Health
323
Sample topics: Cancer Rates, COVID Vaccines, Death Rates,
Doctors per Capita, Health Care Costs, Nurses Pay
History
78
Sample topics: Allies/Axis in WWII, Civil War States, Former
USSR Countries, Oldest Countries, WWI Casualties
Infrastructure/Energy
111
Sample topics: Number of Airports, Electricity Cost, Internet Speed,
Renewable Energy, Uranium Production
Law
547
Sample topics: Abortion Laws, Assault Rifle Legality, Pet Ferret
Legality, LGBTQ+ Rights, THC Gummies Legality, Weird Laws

# # # # # # #

WORK REQUEST —
Taking the listing above line by line, say how many lines include the string "Legality", and give only that number.

EXERCISE SOLUTION —
2